Colby Cosh, clearly a fellow long-time Rush fan, heaves a sigh and writes the musical epitaph:
All of this — even Neil Peart’s remorseless flintiness — reflects the distinctive, endearing characteristics of Rush: the band has now ceased to exist for some of the same reasons it attracted adoring generations of listeners. As a commercial proposition, Rush remains a potential superpower. Other groups of similar magnitude have always been able to find ways to push on when important members, or even every member that anyone might recognize, came to the end of the road. (In a rock group there is usually at least one person who could really use the cash from a tour.)
Could Geddy Lee and Alex Lifeson find some young drummer with healthy wrists and ankles, take “Rush” to the casino circuit, and sell mountains of $75 tickets? They probably could, and they would probably put on a wonderful show. But it is unthinkable (he wrote, knocking on the wood of his desk) for them to do such a thing under the Rush name.
They could probably even devise a low-stress acoustic-heavy setlist, with slowed-down versions of the hits, that they could take to small venues with Peart in tow. Tempting as such schemes must be — Lee was publicly in denial about Peart’s second retirement for ages, and Lifeson says he would go on if it were entirely up to him — they do not suit the nature of Rush.
The group is a three-piece in which every piece counts more or less equally.
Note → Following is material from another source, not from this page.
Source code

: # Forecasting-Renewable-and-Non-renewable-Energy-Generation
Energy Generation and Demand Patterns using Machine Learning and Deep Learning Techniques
And part of what their fans pay to see is physical effort of the highest intricacy. I hope it will not offend my fellow Rush fans if I compare it to juggling or acrobatics, or at least suggest that it has such an aspect. Rush songs are full of unpredictable, shifting time signatures and difficult cues. The band’s numerical paucity leaves nowhere to hide dropped chords or melodic clangers. Unlike most three- and four-piece groups, Rush has almost always refused to ever bring a hired sideman onto the live stage, even though this requires Lee to operate sequencers with foot pedals while playing what are often ludicrously difficult bass lines — AND singing like, well, like Geddy Lee.
This, I say as someone who loves Geddy like a family member, is truculence bordering on absurdity. If Rush could approach fans individually and talk it out with them, they could probably persuade them that it made sense to bring a keyboardist, or even a rhythm guitarist, along on the road. (Some groups even sneak in a second percussionist!) It may even be a bit sad that we were denied a more collegial Rush, one that participated in the life of its musical generation, strayed occasionally from its triune purity, and did fun crossovers with other groups (such as 1980’s “Battle Scar”, recorded with fellow Torontonians Max Webster for the Universal Juveniles LP).